Otro pasaje, lleno de floreos, decía:

“En este lugar del mundo, el follaje es delicioso. El roble inglés se halla poblado de hojas. ¡Qué pena da pensar que el otoño amenaza sorprendernos nuevamente! Anoche, el crepúsculo fue increíble, pinceladas de rojo con estrías anaranjadas, como si un pintor hubiera perdido el dominio de sus pinceles y paleta. Pero cuando te vea te lo describiré con mayores detalles.”

Y, luego de hacer una observación sobre la vida en Londres, “más plena y más rápida” que la del campo, concluía con las siguientes palabras:

“Mi proyecto es llegar a Paddington el próximo lunes 7, a las 3.15 de la tarde. Espero verte en el andén. He decidido ofrecer el 10 una pequeña reunión, Thelma. Nos va a hacer mucho bien a ambos. Un escritor, sobre todo, debe ver mucha gente. Desde aquí, he invitado a varias personas que conocí estos últimos tiempos, a raíz de mis conferencias en el ejército; por ejemplo, a un crítico bastante interesante, que se llama Toby Woodeson.

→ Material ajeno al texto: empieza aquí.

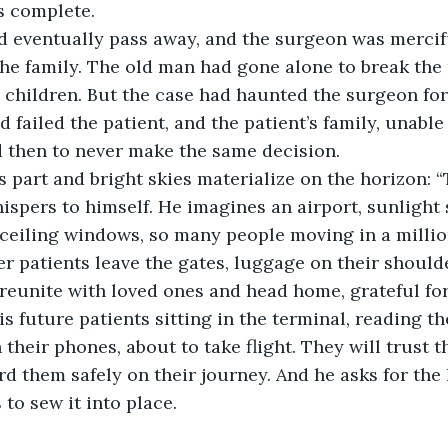
s complete.
id eventually pass away, and the surgeon was mercif
the family. The old man had gone alone to break the 
d children. But the case had haunted the surgeon fo
 failed the patient, and the patient’s family, unable 
d then to never make the same decision.
 part and bright skies materialize on the horizon: 
hispers to himself. He imagines an airport, sunlight
ceiling windows, so many people moving in a millio
r patients leave the gates, luggage on their shoulde
 reunite with loved ones and head home, grateful fo
is future patients sitting in the terminal, reading th
their phones, about to take flight. They will trust th
 them safely on their journey. And he asks for the h
to sew it into place.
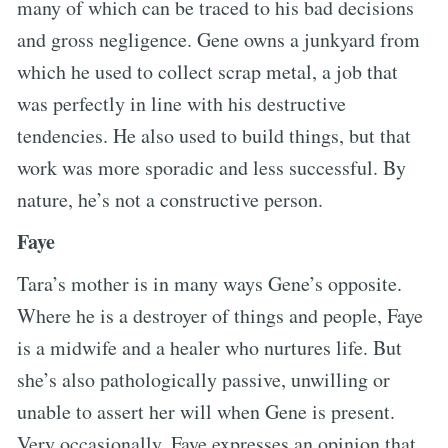
many of which can be traced to his bad decisions
and gross negligence. Gene owns a junkyard from
which he used to collect scrap metal, a job that
was perfectly in line with his destructive
tendencies. He also used to build things, but that
work was more sporadic and less successful. By
nature, he’s not a constructive person.
Faye
Tara’s mother is in many ways Gene’s opposite.
Where he is a destroyer of things and people, Faye
is a midwife and a healer who nurtures life. But
she’s also pathologically passive, unwilling or
unable to assert her will when Gene is present.
Very occasionally, Faye expresses an opinion that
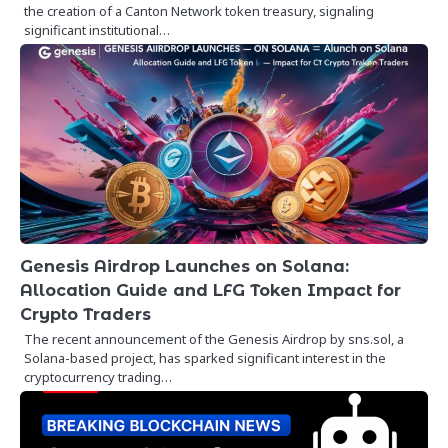
the creation of a Canton Network token treasury, signaling
significant institutional…
Genesis Airdrop Launches on Solana:
Allocation Guide and LFG Token Impact for
Crypto Traders
The recent announcement of the Genesis Airdrop by sns.sol, a
Solana-based project, has sparked significant interest in the
cryptocurrency trading…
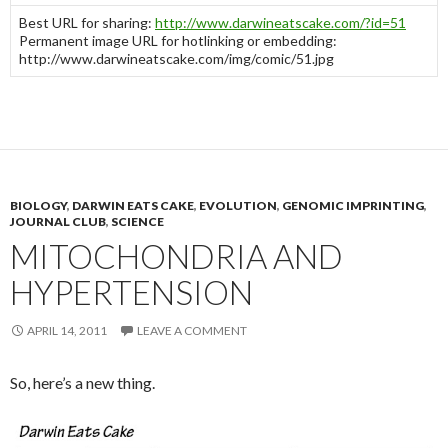
Best URL for sharing:
http://www.darwineatscake.com/?id=51
Permanent image URL for hotlinking or embedding:
http://www.darwineatscake.com/img/comic/51.jpg
BIOLOGY
,
DARWIN EATS CAKE
,
EVOLUTION
,
GENOMIC IMPRINTING
,
JOURNAL CLUB
,
SCIENCE
MITOCHONDRIA AND
HYPERTENSION
APRIL 14, 2011
LEAVE A COMMENT
So, here’s a new thing.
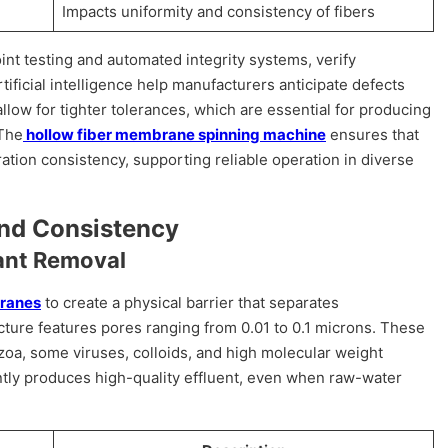
Impacts uniformity and consistency of fibers
int testing and automated integrity systems, verify
tificial intelligence help manufacturers anticipate defects
ow for tighter tolerances, which are essential for producing
 The
hollow fiber membrane spinning machine
ensures that
ation consistency, supporting reliable operation in diverse
and Consistency
nant Removal
branes
to create a physical barrier that separates
ure features pores ranging from 0.01 to 0.1 microns. These
zoa, some viruses, colloids, and high molecular weight
ly produces high-quality effluent, even when raw-water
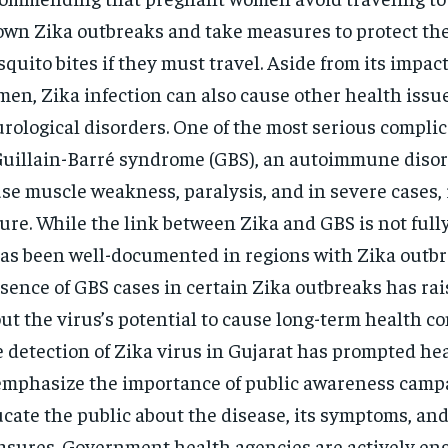
wn Zika outbreaks and take measures to protect th
quito bites if they must travel. Aside from its impac
en, Zika infection can also cause other health issu
rological disorders. One of the most serious complic
Guillain-Barré syndrome (GBS), an autoimmune disor
se muscle weakness, paralysis, and in severe cases, 
lure. While the link between Zika and GBS is not full
has been well-documented in regions with Zika outbr
sence of GBS cases in certain Zika outbreaks has ra
ut the virus’s potential to cause long-term health co
 detection of Zika virus in Gujarat has prompted he
emphasize the importance of public awareness camp
cate the public about the disease, its symptoms, an
sures. Government health agencies are actively en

Creo que podríamos invitar también a la pobre Mrs. Glover y a los Barker. Me ocuparé de ello en cuanto llegue. Tú podrías ir a la «Compañía de Vinos Victoria» para ver qué pueden darnos.”

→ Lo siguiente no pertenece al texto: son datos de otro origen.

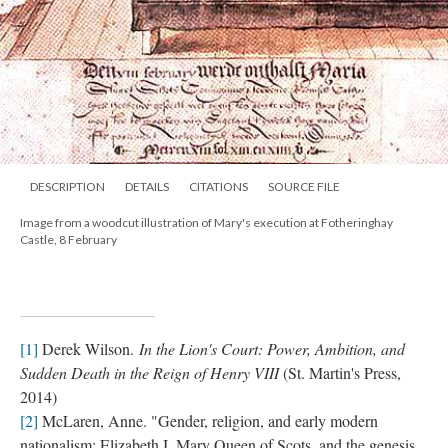
DESCRIPTION
DETAILS
CITATIONS
SOURCE FILE
Image from a woodcut illustration of Mary's execution at Fotheringhay
Castle, 8 February
[1]
Derek Wilson.
In the Lion's Court: Power, Ambition, and
Sudden Death in the Reign of Henry VIII
(St. Martin's Press,
2014)
[2]
McLaren, Anne. "Gender, religion, and early modern
nationalism: Elizabeth I, Mary Queen of Scots, and the genesis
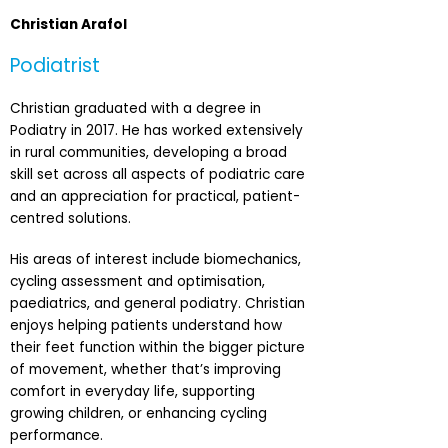
Christian Arafol
Podiatrist
Christian graduated with a degree in
Podiatry in 2017. He has worked extensively
in rural communities, developing a broad
skill set across all aspects of podiatric care
and an appreciation for practical, patient-
centred solutions.
His areas of interest include biomechanics,
cycling assessment and optimisation,
paediatrics, and general podiatry. Christian
enjoys helping patients understand how
their feet function within the bigger picture
of movement, whether that’s improving
comfort in everyday life, supporting
growing children, or enhancing cycling
performance.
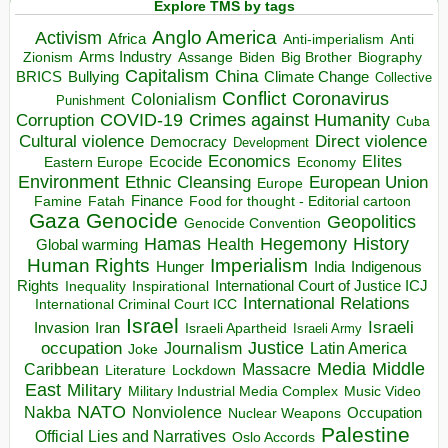
Explore TMS by tags
Anglo America
Activism
Africa
Anti-imperialism
Anti
Arms Industry
Biden
Big Brother
Zionism
Assange
Biography
Capitalism
China
BRICS
Climate Change
Bullying
Collective
Conflict
Coronavirus
Colonialism
Punishment
COVID-19
Crimes against Humanity
Corruption
Cuba
Direct violence
Cultural violence
Democracy
Development
Economics
Elites
Ecocide
Economy
Eastern Europe
Environment
European Union
Ethnic Cleansing
Europe
Finance
Food for thought - Editorial cartoon
Famine
Fatah
Gaza
Genocide
Geopolitics
Genocide Convention
Hegemony
Hamas
History
Health
Global warming
Human Rights
Imperialism
Indigenous
Hunger
India
Rights
Inspirational
International Court of Justice ICJ
Inequality
International Relations
International Criminal Court ICC
Israel
Israeli
Invasion
Iran
Israeli Apartheid
Israeli Army
occupation
Justice
Journalism
Latin America
Joke
Media
Middle
Caribbean
Massacre
Lockdown
Literature
East
Military
Military Industrial Media Complex
Music Video
NATO
Nakba
Nonviolence
Occupation
Nuclear Weapons
Palestine
Official Lies and Narratives
Oslo Accords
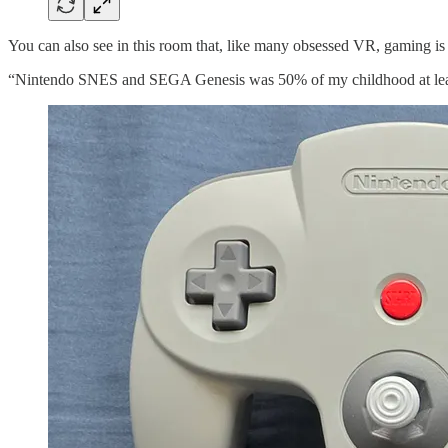
You can also see in this room that, like many obsessed VR, gaming is 
“Nintendo SNES and SEGA Genesis was 50% of my childhood at least,”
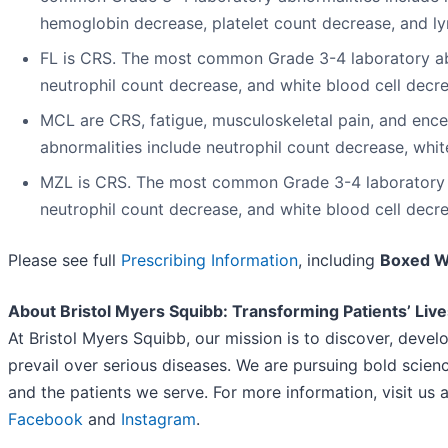
hemoglobin decrease, platelet count decrease, and l
FL is CRS. The most common Grade 3-4 laboratory ab
neutrophil count decrease, and white blood cell decr
MCL are CRS, fatigue, musculoskeletal pain, and en
abnormalities include neutrophil count decrease, whit
MZL is CRS. The most common Grade 3-4 laboratory a
neutrophil count decrease, and white blood cell decr
Please see full
Prescribing Information
, including
Boxed 
About Bristol Myers Squibb: Transforming Patients’ Liv
At Bristol Myers Squibb, our mission is to discover, devel
prevail over serious diseases. We are pursuing bold scienc
and the patients we serve. For more information, visit us 
Facebook
and
Instagram
.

La carta finalizaba con la despedida de un esposo modelo: “Recibe el amor de tu devoto y afectuoso marido, Adrian Winterton.”

Le gustaba tanto ver sus dos nombres en un papel que los escribía siempre con todas sus letras, ya se dirigiera a ella o a cualquier otra persona. Debajo de su nombre se veía otra línea verde y floreada y un artístico tilde.

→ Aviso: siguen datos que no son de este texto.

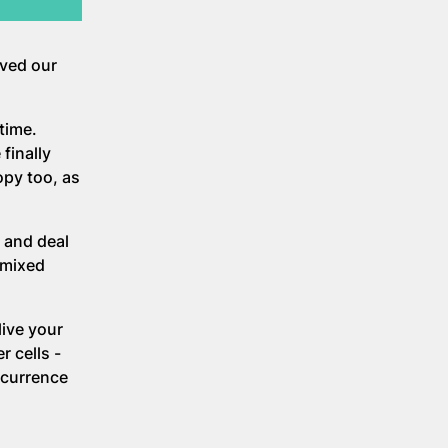
oved our
time.
finally
py too, as
 and deal
mixed
live your
r cells -
ecurrence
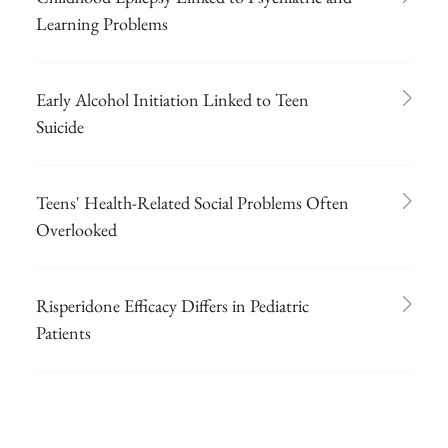
Learning Problems
Early Alcohol Initiation Linked to Teen
Suicide
Teens' Health-Related Social Problems Often
Overlooked
Risperidone Efficacy Differs in Pediatric
Patients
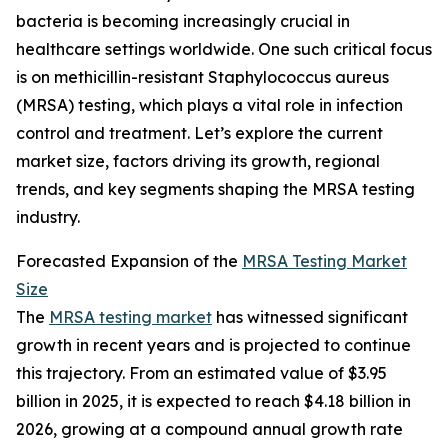
bacteria is becoming increasingly crucial in
healthcare settings worldwide. One such critical focus
is on methicillin-resistant Staphylococcus aureus
(MRSA) testing, which plays a vital role in infection
control and treatment. Let’s explore the current
market size, factors driving its growth, regional
trends, and key segments shaping the MRSA testing
industry.
Forecasted Expansion of the
MRSA Testing Market
Size
The
MRSA testing market
has witnessed significant
growth in recent years and is projected to continue
this trajectory. From an estimated value of $3.95
billion in 2025, it is expected to reach $4.18 billion in
2026, growing at a compound annual growth rate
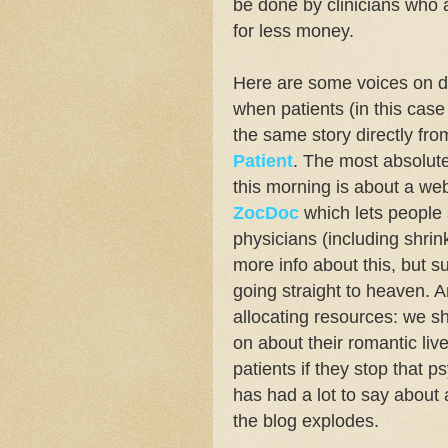
be done by clinicians who 
for less money.
Here are some voices on 
when patients (in this case
the same story directly fr
Patient
. The most absolute
this morning is about a web
ZocDoc
which lets people
physicians (including shrink
more info about this, but s
going straight to heaven. 
allocating resources: we sh
on about their romantic liv
patients if they stop that
has had a lot to say about a
the blog explodes.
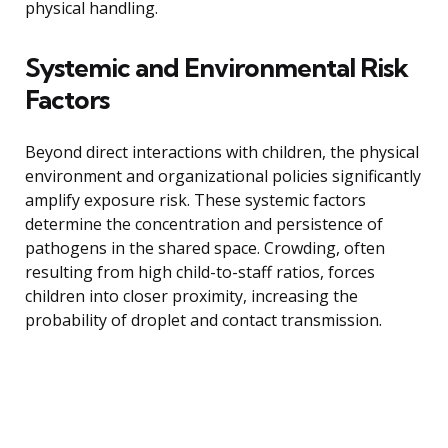
physical handling.
Systemic and Environmental Risk
Factors
Beyond direct interactions with children, the physical
environment and organizational policies significantly
amplify exposure risk. These systemic factors
determine the concentration and persistence of
pathogens in the shared space. Crowding, often
resulting from high child-to-staff ratios, forces
children into closer proximity, increasing the
probability of droplet and contact transmission.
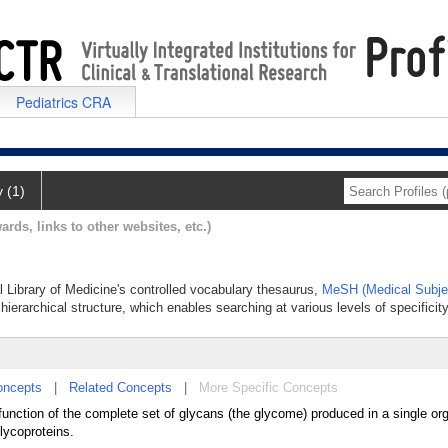
Pediatrics CRA
y (1)
ards, links to other websites, etc.)
l Library of Medicine's controlled vocabulary thesaurus,
MeSH (Medical Subje
hierarchical structure, which enables searching at various levels of specificity
oncepts
|
Related Concepts
|
More Specific Concepts
function of the complete set of glycans (the glycome) produced in a single o
glycoproteins.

La carta se deslizó al suelo, durmiéndose Thelma con la luz encendida. Cuando más tarde sonaron las sirenas, se despertó, apagó la luz y volvió a dormirse. Como la mayoría, también los Barker ignoraban ya las sirenas. Los refugios se hallaban vacíos, descontada la presencia de algunos mezquinos comerciantes.

Thelma durmió a intervalos, soñando con la pequeña iglesia donde Adrian "se había casado con ella”, y con el Santuario, su pórtico pesado y su campana, sus antiguos muros y sus “robles ingleses”. En sueños, pensó que muy bien podría haber acudida a ese pórtico en busca de la felicidad que, al decir de muchos, se ocultaba allí adentro.

Porque en este mundo no podía encontrarla.